» Problem statement: Gather each line of the listing below that contains the word "points".

Data to use below:

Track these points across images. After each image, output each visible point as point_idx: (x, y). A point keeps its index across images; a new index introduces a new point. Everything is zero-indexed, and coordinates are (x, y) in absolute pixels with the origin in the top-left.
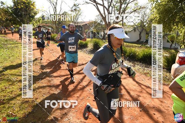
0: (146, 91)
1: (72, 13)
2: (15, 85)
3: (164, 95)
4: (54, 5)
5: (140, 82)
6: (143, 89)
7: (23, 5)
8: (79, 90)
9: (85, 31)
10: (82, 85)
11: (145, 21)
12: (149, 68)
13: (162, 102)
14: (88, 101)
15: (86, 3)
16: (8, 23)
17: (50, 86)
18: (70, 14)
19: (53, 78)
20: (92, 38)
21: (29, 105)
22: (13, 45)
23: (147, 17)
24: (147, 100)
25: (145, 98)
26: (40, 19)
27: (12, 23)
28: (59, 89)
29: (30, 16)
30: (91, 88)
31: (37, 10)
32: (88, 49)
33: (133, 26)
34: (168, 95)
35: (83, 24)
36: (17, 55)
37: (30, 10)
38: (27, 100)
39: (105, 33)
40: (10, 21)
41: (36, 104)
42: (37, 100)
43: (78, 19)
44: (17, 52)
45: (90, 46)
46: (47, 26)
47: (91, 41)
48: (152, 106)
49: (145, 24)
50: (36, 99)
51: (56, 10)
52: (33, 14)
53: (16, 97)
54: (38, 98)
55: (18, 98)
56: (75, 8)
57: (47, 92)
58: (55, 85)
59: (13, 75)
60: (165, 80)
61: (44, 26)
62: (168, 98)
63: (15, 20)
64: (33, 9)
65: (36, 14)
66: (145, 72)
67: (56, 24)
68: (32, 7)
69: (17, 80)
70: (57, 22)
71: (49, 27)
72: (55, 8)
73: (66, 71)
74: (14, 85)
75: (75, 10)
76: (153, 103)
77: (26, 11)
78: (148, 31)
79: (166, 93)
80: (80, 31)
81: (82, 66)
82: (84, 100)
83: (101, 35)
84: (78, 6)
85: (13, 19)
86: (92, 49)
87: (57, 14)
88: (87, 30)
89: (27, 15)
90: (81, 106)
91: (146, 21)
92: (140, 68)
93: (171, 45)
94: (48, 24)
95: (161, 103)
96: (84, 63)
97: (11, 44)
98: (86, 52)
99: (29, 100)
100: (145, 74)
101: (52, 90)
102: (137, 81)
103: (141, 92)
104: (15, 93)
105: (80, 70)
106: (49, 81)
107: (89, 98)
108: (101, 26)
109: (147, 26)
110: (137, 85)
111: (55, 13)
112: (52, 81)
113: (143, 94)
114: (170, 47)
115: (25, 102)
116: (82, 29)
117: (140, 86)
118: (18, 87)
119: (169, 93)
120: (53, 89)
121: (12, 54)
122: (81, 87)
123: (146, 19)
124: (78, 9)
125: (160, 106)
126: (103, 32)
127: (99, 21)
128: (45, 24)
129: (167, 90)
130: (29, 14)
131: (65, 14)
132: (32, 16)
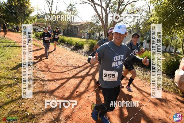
0: (148, 99)
1: (67, 12)
2: (3, 90)
3: (168, 104)
4: (50, 3)
5: (141, 88)
6: (145, 96)
7: (17, 2)
8: (76, 97)
9: (81, 31)
10: (79, 91)
11: (140, 23)
12: (148, 72)
13: (167, 112)
14: (86, 111)
15: (83, 3)
16: (2, 21)
17: (43, 92)
18: (65, 13)
19: (47, 83)
20: (87, 39)
21: (17, 116)
22: (5, 44)
23: (143, 20)
24: (151, 110)
25: (148, 108)
26: (35, 18)
27: (5, 20)
28: (53, 95)
29: (25, 14)
30: (89, 95)
31: (32, 9)
32: (84, 50)
33: (128, 28)
34: (173, 104)
35: (78, 25)
36: (8, 55)
37: (24, 7)
38: (16, 110)
39: (101, 34)
40: (4, 18)
41: (26, 115)
42: (28, 110)
43: (73, 19)
44: (8, 51)
45: (86, 47)
46: (42, 25)
47: (87, 42)
48: (157, 118)
49: (140, 26)
50: (27, 108)
51: (51, 9)
52: (28, 12)
53: (3, 105)
54: (29, 108)
55: (5, 107)
56: (71, 8)
57: (39, 99)
58: (49, 90)
59: (2, 77)
60: (167, 87)
61: (39, 25)
62: (173, 108)
63: (9, 18)
64: (28, 7)
65: (30, 12)
66: (145, 77)
67: (51, 24)
68: (27, 4)
69: (6, 84)
70: (52, 22)
71: (44, 26)
72: (51, 7)
73: (61, 74)
74: (1, 90)
75: (71, 10)
76: (158, 114)
77: (21, 8)
78: (143, 33)
79: (170, 101)
80: (76, 31)
81: (78, 69)
82: (82, 109)
83: (97, 36)
84: (74, 7)
85: (6, 16)
86: (88, 50)
87: (52, 13)
88: (83, 31)
89: (21, 13)
90: (79, 117)
91: (142, 23)
92: (139, 72)
93: (166, 49)
94: (43, 23)
95: (166, 115)
96: (80, 65)
97: (3, 43)
98: (82, 53)
99: (18, 110)
100: (145, 79)
101: (45, 97)
102: (138, 87)
103: (143, 100)
104: (2, 101)
105: (76, 73)
106: (43, 86)
107: (88, 108)
108: (96, 27)
109: (143, 29)
110: (138, 92)
111: (50, 12)
112: (46, 86)
113: (146, 103)
114: (164, 50)
115: (13, 113)
116: (77, 30)
117: (142, 93)
118: (7, 92)
119: (173, 102)
120: (47, 95)
121: (4, 54)
122: (78, 93)
123: (141, 21)
124: (73, 9)
125: (166, 118)
126: (98, 33)
127: (95, 22)
128: (40, 23)
129: (171, 99)
130: (24, 12)
131: (60, 13)
132: (27, 14)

End of Data to use.

» Solution for this problem:
Track these points across images. After each image, output each visible point as point_idx: (x, y). A point keeps its index across images; a new index introduces a new point. Everything is zero-indexed, and coordinates are (x, y) in absolute pixels with the origin in the top-left.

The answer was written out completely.